Aku tidak percaya, kenapa mereka tidak beri pil atau obat lain saja untuk menghilangkannya? Lalu, kenapa pula rasa takut harus dihilangkan? Memangnya monster semenakutkan apa yang ada di luar sana? Tak seorang pun yang pernah benar-benar melihat monster itu selain para prajurit khusus. Bahkan TV hanya memberitakan soal hasil perang terhadap monster secara terus-menerus tanpa tahu seperti apa dan bagaimana wujud monster-monster itu. Pemerintah melarang kita untuk tahu. Dan satu-satunya cara untuk mendapatkan jawabannya adalah bergabung dengan prajurit khusus seperti yang kulakukan. Bukankah cara yang licik agar kita bisa berkorban kepada negara?

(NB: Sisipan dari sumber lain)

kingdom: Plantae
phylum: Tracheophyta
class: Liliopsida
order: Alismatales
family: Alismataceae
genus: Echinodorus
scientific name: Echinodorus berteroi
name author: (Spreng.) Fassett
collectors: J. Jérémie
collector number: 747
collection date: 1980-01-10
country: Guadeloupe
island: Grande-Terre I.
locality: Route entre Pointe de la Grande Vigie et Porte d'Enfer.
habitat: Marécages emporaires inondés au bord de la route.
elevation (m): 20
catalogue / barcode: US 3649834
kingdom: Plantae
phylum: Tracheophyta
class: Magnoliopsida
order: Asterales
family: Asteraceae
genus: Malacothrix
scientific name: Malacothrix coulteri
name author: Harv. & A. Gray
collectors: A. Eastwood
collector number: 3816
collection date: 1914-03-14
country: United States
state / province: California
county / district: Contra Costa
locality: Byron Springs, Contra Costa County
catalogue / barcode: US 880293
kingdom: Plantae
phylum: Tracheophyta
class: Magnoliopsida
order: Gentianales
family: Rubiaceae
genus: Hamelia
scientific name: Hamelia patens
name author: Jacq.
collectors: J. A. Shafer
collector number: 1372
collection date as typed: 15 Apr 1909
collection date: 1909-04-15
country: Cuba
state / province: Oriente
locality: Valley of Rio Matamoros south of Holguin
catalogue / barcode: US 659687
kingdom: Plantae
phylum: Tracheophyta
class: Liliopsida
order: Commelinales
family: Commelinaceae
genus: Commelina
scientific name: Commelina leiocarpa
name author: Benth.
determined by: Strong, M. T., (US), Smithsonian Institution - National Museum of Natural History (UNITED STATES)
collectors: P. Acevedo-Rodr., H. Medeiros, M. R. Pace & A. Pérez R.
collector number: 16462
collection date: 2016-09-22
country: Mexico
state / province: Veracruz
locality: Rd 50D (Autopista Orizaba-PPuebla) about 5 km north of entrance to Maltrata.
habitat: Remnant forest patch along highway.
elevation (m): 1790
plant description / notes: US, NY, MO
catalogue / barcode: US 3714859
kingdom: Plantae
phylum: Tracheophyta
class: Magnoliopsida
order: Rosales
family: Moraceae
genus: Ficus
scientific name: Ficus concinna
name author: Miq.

Penugasan pertamaku adalah di Pos Level 1 di selatan Mevnts, yang berbatasan langsung dengan hutan Phyxs. Setiap satu jam sekali, secara berkelompok kami diutus untuk menelusuri hutan dan kembali satu jam berikutnya untuk bergantian dengan kelompok lain. Tugas kami hanyalah untuk mencegah monster-monster agar tidak keluar dari hutan dan menembak mereka jika melihat salah satu dari monster-monster itu karena kerap kali ada satu-dua monster yang berkeliaran. Bagaimana mungkin aku menembaki monster jika wujud atau rupanya saja aku tidak tahu? Selama hari-hari pertama bertugas di sana, aku belum sekali pun pernah melihat satu dari monster-monster itu. Lagi-lagi, rasa ragu menuntunku pada hulu yang sama: apakah monster itu benar-benar ada?
Lebih dari seminggu, akhirnya waktu terus berlalu tanpa ada pergerakan dari para monster dan aku mulai menyesal bergabung dengan prajurit khusus karena hanya buang-buang waktu saja. Aku ingin keluar, tapi tidak bisa. Komandanku bilang, tunggu dan lihat saja. Kau hanya bisa keluar hanya jika sudah melihat seperti apa wujud monster itu dan melenyapkan salah satunya.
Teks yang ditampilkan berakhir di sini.